Rare, Candid Photos of Bob Hope’s USO Shows
Bob Hope was known for his dedication to American troops, and these rare photos attest to his lasting impact. More: Read Hope’s original reminisces about performing during wartime, from a 1971 Reader’s Digest.
Ladies and Gentlemen, Bob Hope
Click through for an exclusive excerpt from this collectible keepsake, available here.
Born to Entertain
An identification card from the U.S.O. Camp Shows, Inc. reveals Hope’s full name: Lester Townes Hope. “I get a lot more than I give,” Hope wrote modestly in a 1971 article in Reader’s Digest.
Bob and the Bombshells
Hope and Frances Langford help load an artillery shell as part of a USO show, 1944. Langford replaced Judy Garland on Hope’s radio show in 1941 and went on tour with the comedian soon after. “Frances Langford came out and began singing, ‘I’m in the Mood for Love,’” Hope recalled. “Some sailor yelled, ‘You’ve come to the right place, honey,’ getting the biggest laugh I ever heard in a jungle.”
One of Bob’s Gals
One thing Bob Hope never forgot to bring along on his trips abroad were Hollywood starlets to boost GI morale.

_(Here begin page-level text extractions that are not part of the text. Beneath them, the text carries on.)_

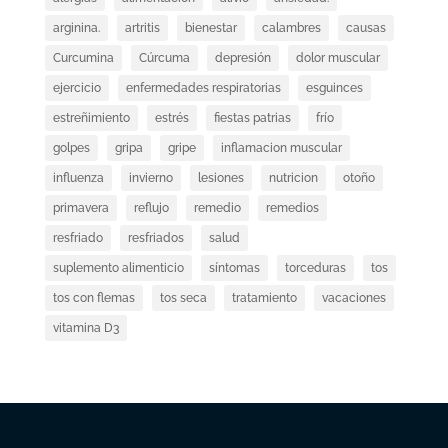
arginina.
artritis
bienestar
calambres
causas
Curcumina
Cúrcuma
depresión
dolor muscular
ejercicio
enfermedades respiratorias
esguinces
estreñimiento
estrés
fiestas patrias
frío
golpes
gripa
gripe
inflamacion muscular
influenza
invierno
lesiones
nutricion
otoño
primavera
reflujo
remedio
remedios
resfriado
resfriados
salud
suplemento alimenticio
síntomas
torceduras
tos
tos con flemas
tos seca
tratamiento
vacaciones
vitamina D3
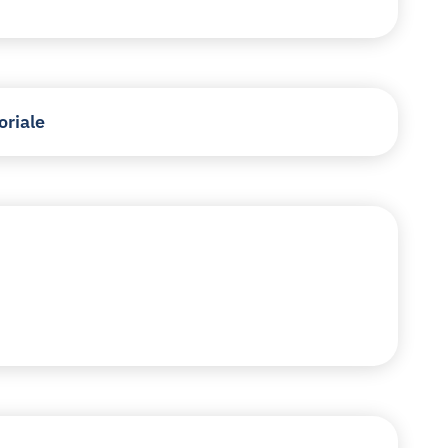
oriale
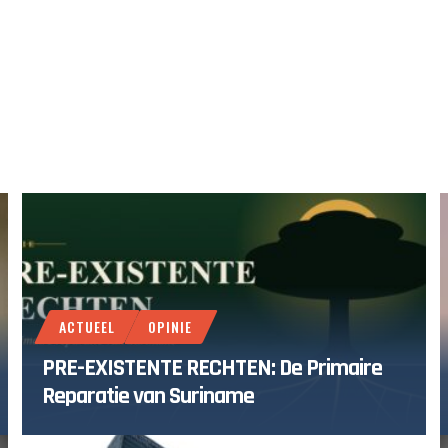
ACTUEEL
OPINIE
PRE-EXISTENTE RECHTEN: De Primaire
Reparatie van Suriname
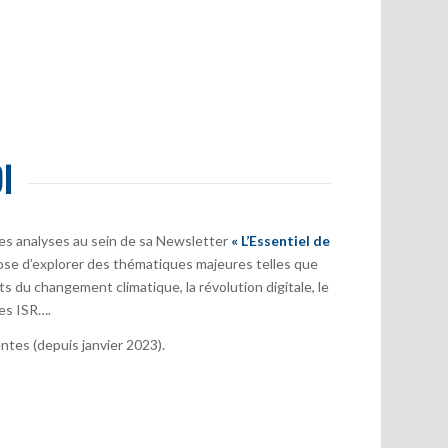
I
es analyses au sein de sa Newsletter
« L’Essentiel de
ose d’explorer des thématiques majeures telles que
s du changement climatique, la révolution digitale, le
es ISR….
tes (depuis janvier 2023).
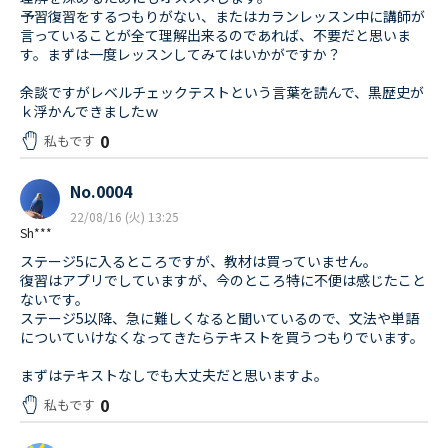
予習復習をするつもりがない、またはカランレッスン中に講師が
言っていることが全て理解出来るのであれば、不要だと思いま
す。まずは一度レッスンしてみてはいかがですか？
余談ですがレベルチェックテストという言葉を読んで、黒歴史が
ｋ浮かんできましたｗ
0
私もです
No.0004
22/08/16 (火) 13:25
Sh***
ステージ5に入るところですが、教材は買っていません。
復習はアプリでしていますが、今のところ特に不便は感じたこと
ないです。
ステージ5以降、急に難しくなると聞いているので、文法や単語
についていけなくなってきたらテキストを買うつもりでいます。
まずはテキストなしでも大丈夫だと思いますよ。
0
私もです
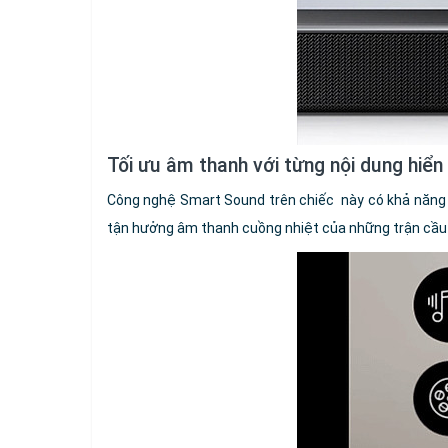
Tối ưu âm thanh với từng nội dung hiể
Công nghệ Smart Sound trên chiếc này có khả năng p
tận hưởng âm thanh cuồng nhiệt của những trận cầu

Here, Jayne Mansfield performed with Hope, backed by Les Brown and His Band of Renown. “If there’s anything that gives our GIs a lift, it’s the sight of a pretty girl, so I always take plenty along,” Hope recalled.

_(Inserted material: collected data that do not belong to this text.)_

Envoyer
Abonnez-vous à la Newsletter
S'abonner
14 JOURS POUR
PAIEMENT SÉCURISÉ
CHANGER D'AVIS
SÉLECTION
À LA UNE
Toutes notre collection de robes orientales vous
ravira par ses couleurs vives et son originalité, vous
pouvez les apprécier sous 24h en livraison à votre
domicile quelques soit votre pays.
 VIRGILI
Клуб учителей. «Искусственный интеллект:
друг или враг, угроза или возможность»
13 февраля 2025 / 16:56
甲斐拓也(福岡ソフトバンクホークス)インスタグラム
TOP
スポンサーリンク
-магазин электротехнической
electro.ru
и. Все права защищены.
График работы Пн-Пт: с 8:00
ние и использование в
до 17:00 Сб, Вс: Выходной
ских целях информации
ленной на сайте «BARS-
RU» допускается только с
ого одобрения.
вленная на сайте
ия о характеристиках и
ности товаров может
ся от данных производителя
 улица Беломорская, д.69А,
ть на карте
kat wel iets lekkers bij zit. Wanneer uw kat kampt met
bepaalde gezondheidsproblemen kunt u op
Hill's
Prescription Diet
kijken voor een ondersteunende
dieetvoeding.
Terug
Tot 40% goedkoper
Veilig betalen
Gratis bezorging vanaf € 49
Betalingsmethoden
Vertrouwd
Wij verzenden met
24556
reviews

“Their morale is unbelievable”
An identification card issued to Hope in 1945 from Washington. “People ask if I don’t mind leaving my family at Christmas to fly halfway around the world to be with the troops,” Hope wrote, “[but] the satisfaction that comes from bringing a few hours of laughter and home to these men living such hard, dangerous lives is difficult to express. I don’t care how often you’ve seen the war on TV or read about it, you have no idea what it’s really like until you’ve felt the heat, tasted the dust, sloshed through the mud, and talked to the men, especially the wounded. Yet their morale is unbelievable; it gives you a lift just to be with them.”
Back on Tour
A scant five years after Hope’s last WWII performance, he was back in Asia entertaining American GIs. Here Hope sits with men of the U.S. Army’s X Corps as members of his troupe entertain at Wonsan, Korea, October 26, 1950. “They say there’s a healing power in laughter, so I always go well supplied with jokes. And I’ve discovered that our men are pretty quick with the jokes themselves,” Hope reminisced.
Christmas with the Troops
Bob Hope visiting troops on Christmas Day, 1964, in South Vietnam. “They are great faces and great men,” wrote Hope. “The best we have.”
Bob and Jill St. John
Hope realized early on that the perfect formula involved plenty of laughs, a song and dance, and a pretty girl, meaning each era of Hope’s career was defined by the day’s most popular sex symbols. Here, Jill St. John came with him on his annual Christmas show in 1964. “The most poignant moment of our trips is always Christmas Eve, when our cast joins with the GIs in singing ‘Silent Night,’” reflected Hope.
A Mountain of Thanks
Hope reads an 80-foot-long letter (equal in length to the average 18-wheeler) of birthday wishes from GIs in Vietnam at his North Hollywood home, June 15, 1966. “Leaving Vietnam is always a wrench,” recalled Hope, “for though we’re going back to comfort and safety, the thousands of men we have entertained are trudging back to the danger, dirt, and heat of a bloody war.”